WHAT NEEDS TO BE DONE
Within the entries below, every line containing "fungsi" is to be copied.

Stored data entries
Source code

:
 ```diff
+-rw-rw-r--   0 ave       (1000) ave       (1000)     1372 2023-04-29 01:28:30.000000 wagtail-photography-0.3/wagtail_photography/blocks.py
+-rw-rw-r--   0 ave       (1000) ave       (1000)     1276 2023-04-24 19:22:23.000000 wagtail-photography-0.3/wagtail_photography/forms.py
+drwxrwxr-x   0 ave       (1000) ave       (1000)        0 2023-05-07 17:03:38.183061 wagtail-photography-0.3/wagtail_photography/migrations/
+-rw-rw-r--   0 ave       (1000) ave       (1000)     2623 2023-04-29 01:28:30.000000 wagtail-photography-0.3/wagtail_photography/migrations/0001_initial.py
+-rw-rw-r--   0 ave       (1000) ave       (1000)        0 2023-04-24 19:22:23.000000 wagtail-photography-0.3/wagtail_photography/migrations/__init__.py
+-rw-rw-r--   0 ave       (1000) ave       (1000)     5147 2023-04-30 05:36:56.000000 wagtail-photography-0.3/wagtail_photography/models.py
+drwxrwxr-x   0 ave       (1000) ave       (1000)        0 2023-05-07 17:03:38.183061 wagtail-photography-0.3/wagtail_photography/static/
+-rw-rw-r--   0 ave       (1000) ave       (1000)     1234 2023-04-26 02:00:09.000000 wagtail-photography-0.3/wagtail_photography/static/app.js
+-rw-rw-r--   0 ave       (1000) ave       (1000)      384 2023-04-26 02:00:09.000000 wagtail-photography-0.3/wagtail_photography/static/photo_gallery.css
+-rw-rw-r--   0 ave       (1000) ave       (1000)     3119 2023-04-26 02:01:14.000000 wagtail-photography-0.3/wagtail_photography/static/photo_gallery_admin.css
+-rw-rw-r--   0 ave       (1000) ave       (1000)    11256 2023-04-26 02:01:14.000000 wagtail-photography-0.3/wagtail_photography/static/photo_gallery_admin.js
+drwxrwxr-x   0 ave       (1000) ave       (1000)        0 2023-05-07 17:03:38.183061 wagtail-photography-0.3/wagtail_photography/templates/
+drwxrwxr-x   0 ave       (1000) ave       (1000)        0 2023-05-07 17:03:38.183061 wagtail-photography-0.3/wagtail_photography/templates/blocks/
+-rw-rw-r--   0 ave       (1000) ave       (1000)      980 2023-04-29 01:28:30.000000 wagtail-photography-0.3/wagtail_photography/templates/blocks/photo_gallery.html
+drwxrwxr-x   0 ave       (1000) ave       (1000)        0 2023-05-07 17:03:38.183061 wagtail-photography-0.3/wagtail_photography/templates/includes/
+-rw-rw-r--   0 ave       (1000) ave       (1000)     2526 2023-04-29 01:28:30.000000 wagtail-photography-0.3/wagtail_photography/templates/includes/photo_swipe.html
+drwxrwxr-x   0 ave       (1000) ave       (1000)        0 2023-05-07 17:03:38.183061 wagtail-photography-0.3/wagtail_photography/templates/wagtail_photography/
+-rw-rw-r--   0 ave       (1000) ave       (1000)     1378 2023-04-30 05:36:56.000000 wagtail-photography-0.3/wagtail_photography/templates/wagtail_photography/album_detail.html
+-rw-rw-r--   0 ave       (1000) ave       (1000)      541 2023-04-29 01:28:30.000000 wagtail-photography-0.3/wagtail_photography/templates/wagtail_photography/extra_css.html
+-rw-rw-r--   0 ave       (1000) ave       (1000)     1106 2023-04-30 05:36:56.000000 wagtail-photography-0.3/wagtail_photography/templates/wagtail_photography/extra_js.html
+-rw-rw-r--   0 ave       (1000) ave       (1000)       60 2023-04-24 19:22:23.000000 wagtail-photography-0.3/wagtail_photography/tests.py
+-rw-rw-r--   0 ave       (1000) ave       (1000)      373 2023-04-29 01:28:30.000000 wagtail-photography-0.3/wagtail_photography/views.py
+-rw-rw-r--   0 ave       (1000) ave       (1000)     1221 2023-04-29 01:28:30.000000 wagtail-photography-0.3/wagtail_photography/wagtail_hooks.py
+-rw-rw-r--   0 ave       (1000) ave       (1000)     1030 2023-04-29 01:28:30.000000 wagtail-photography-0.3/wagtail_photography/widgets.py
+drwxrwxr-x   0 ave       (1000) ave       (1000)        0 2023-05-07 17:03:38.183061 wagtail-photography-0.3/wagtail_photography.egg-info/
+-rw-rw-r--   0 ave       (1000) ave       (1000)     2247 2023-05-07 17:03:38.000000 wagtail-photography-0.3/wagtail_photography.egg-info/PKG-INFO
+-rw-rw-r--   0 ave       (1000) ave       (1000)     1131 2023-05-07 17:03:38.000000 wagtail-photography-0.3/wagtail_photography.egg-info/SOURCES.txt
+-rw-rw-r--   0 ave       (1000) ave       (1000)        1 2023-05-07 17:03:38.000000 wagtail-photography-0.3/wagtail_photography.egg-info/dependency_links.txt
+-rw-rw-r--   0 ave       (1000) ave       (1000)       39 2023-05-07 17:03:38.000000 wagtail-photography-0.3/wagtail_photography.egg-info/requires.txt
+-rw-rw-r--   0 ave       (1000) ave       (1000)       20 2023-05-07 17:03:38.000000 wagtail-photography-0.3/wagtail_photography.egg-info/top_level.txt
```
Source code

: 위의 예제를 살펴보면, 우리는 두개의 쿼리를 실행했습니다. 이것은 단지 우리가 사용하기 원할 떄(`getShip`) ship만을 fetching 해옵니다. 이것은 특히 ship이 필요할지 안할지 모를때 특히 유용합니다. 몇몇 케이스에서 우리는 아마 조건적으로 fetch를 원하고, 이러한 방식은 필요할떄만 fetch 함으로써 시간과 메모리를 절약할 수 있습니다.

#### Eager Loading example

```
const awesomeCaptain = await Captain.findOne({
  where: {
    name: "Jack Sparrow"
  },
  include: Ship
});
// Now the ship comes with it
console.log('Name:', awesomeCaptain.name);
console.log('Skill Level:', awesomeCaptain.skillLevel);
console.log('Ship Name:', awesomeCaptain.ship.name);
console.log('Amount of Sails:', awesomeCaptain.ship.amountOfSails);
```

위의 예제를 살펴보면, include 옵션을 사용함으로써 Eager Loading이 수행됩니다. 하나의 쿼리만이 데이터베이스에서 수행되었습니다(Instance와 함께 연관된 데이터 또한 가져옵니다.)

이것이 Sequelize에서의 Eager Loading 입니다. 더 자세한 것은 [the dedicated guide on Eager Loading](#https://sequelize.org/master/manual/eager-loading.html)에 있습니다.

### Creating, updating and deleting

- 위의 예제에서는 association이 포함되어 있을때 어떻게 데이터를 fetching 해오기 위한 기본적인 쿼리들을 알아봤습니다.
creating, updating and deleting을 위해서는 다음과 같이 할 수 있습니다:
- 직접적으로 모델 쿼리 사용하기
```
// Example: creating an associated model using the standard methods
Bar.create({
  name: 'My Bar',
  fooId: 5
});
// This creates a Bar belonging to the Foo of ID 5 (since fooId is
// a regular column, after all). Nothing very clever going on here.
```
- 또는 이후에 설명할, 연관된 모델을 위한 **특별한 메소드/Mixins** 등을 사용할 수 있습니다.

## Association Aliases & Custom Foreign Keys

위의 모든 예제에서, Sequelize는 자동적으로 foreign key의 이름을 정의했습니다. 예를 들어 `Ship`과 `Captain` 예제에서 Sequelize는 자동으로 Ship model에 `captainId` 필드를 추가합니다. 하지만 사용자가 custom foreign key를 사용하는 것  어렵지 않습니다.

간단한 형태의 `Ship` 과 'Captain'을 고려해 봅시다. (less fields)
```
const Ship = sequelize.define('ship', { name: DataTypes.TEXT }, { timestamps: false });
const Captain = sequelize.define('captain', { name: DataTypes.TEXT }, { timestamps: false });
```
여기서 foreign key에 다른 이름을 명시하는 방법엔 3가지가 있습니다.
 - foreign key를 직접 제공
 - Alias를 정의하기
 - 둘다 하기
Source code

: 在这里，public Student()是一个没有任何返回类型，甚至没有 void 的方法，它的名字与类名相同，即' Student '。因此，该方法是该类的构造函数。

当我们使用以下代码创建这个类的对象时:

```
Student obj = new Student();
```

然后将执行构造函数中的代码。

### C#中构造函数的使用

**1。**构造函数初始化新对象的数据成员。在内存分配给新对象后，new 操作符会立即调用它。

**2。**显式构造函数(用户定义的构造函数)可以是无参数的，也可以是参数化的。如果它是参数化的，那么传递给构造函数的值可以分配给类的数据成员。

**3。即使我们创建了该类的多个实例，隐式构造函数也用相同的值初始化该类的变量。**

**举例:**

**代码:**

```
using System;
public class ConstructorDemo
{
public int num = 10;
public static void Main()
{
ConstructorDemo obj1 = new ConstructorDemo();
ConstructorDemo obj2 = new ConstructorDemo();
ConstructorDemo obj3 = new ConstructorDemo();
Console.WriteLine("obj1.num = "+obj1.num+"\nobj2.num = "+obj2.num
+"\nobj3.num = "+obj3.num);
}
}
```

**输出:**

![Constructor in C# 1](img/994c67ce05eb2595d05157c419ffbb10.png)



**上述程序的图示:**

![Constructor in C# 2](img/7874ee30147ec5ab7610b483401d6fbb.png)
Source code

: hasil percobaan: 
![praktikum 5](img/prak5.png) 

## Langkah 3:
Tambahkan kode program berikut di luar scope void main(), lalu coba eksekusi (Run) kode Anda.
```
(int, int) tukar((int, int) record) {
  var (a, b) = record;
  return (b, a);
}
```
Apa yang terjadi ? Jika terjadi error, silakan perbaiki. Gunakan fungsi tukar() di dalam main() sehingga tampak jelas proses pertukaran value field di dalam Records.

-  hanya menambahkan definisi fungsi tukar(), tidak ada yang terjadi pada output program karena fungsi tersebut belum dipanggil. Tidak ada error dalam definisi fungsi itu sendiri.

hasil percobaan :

ANSWER AREA
Apa yang terjadi ? Jika terjadi error, silakan perbaiki. Gunakan fungsi tukar() di dalam main() sehingga tampak jelas proses pertukaran value field di dalam Records.
-  hanya menambahkan definisi fungsi tukar(), tidak ada yang terjadi pada output program karena fungsi tersebut belum dipanggil. Tidak ada error dalam definisi fungsi itu sendiri.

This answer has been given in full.